Go beyond prediction to a new generation
The researchers were enthusiastic about the possible uses of their prediction model, but they also wanted their model to go beyond the forecast of the locations of existing proteins and allow them to design completely new proteins. The objective was that the model compensates for sequences of entirely new amino acids which, when formed in a cell, would locate itself in a desired location. The generation of a new protein which can really perform a function – in this case, the function of locating in a specific cellular compartment – is incredibly difficult. In order to improve the chances of success of their model, researchers have forced their algorithm to design only proteins like those found in nature. This is an approach commonly used in the design of drugs, for logical reasons; Nature has had billions of years to determine which protein sequences work well and which do not.
Due to collaboration with Young Lab, the automatic learning team was able to test if their protein generator worked. The model had good results. In one turn, it generated 10 proteins intended to locate itself in the nucleolus. When the researchers tested these proteins in the cell, they found that four of them were strongly located in the nucleolus, and others may also have had slight biases towards this place.
“The collaboration between our laboratories has been so generative for all of us,” explains Mikhael. “We have learned to talk about the languages of each other, in our case, we have learned a lot about the functioning of cells, and having the chance to test our model experimentally, we were able to understand what we have to do so that the model really works, then make it better.”

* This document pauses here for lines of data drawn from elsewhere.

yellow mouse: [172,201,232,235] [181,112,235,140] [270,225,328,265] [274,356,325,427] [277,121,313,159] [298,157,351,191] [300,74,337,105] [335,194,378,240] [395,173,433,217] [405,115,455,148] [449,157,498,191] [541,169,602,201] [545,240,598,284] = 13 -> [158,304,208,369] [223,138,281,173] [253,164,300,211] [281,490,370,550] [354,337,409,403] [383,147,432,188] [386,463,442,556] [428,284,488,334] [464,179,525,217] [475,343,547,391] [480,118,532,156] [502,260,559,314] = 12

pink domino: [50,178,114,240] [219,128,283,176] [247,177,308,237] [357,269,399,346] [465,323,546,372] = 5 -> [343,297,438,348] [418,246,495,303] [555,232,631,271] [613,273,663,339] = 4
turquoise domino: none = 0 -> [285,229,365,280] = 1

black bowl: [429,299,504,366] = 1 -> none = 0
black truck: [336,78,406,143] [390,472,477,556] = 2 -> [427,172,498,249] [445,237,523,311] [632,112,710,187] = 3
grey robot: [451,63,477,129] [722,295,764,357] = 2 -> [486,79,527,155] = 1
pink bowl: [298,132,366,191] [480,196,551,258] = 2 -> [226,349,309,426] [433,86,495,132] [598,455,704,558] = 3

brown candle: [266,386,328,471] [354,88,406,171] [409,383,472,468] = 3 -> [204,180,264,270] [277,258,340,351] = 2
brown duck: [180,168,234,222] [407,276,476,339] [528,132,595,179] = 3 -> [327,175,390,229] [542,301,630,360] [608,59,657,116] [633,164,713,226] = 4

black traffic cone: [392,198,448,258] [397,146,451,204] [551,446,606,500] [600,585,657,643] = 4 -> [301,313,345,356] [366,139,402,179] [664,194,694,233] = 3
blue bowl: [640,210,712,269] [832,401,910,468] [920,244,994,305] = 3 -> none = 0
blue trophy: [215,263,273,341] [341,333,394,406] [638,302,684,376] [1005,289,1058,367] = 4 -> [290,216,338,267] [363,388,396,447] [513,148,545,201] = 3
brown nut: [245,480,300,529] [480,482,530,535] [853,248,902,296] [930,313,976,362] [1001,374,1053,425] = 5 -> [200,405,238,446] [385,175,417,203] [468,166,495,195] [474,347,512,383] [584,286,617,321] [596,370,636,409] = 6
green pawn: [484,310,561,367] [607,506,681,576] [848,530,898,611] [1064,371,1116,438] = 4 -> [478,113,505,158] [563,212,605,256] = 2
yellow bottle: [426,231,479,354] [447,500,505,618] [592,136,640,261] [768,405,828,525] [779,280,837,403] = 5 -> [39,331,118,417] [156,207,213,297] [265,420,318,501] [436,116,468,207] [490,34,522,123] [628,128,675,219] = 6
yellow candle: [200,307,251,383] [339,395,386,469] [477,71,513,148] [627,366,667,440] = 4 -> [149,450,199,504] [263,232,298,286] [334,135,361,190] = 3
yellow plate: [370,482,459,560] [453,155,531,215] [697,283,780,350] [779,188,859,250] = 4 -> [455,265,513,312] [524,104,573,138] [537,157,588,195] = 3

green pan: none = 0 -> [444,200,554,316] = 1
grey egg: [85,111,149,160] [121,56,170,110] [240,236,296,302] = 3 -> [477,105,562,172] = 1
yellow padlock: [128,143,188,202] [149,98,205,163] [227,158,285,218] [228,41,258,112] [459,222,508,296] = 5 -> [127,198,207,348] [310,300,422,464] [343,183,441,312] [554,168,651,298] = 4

Being able to generate functional proteins in this way could improve researchers' ability to develop therapies. For example, if a drug must interact with a target that is located in a certain compartment, researchers could use this model to design a medication to locate there too. This should make the drug more effective and decrease side effects, as the drug will spend more time engaging with its target and less time interacting with other molecules, causing off -target effects.
The members of the automatic learning team are enthusiastic about the prospect of using what they have learned from this collaboration to design new proteins with other functions beyond location, which would extend the possibilities of therapeutic design and other applications.
“Many articles show that they can conceive of a protein that can be expressed in a cell, but not that the protein has a particular function,” explains Chinn. “We actually had a functional protein design and a relatively enormous success rate compared to other generative models. It is really exciting for us, and something on which we would like to build.”
All the researchers involved consider Protgps as an exciting beginning. They provide that their tool will be used to find out more about the roles of location in the function of proteins and poor location of the disease. In addition, they wish to extend the predictions of location of the model to include more types of compartments, test more therapeutic hypotheses and design increasingly functional proteins for therapies or other applications.
“Now that we know that this protein code for location exists, and that automatic learning models can give meaning to this code and even create functional proteins using its logic, which opens the door to so many potential studies and applications,” explains Kilgore.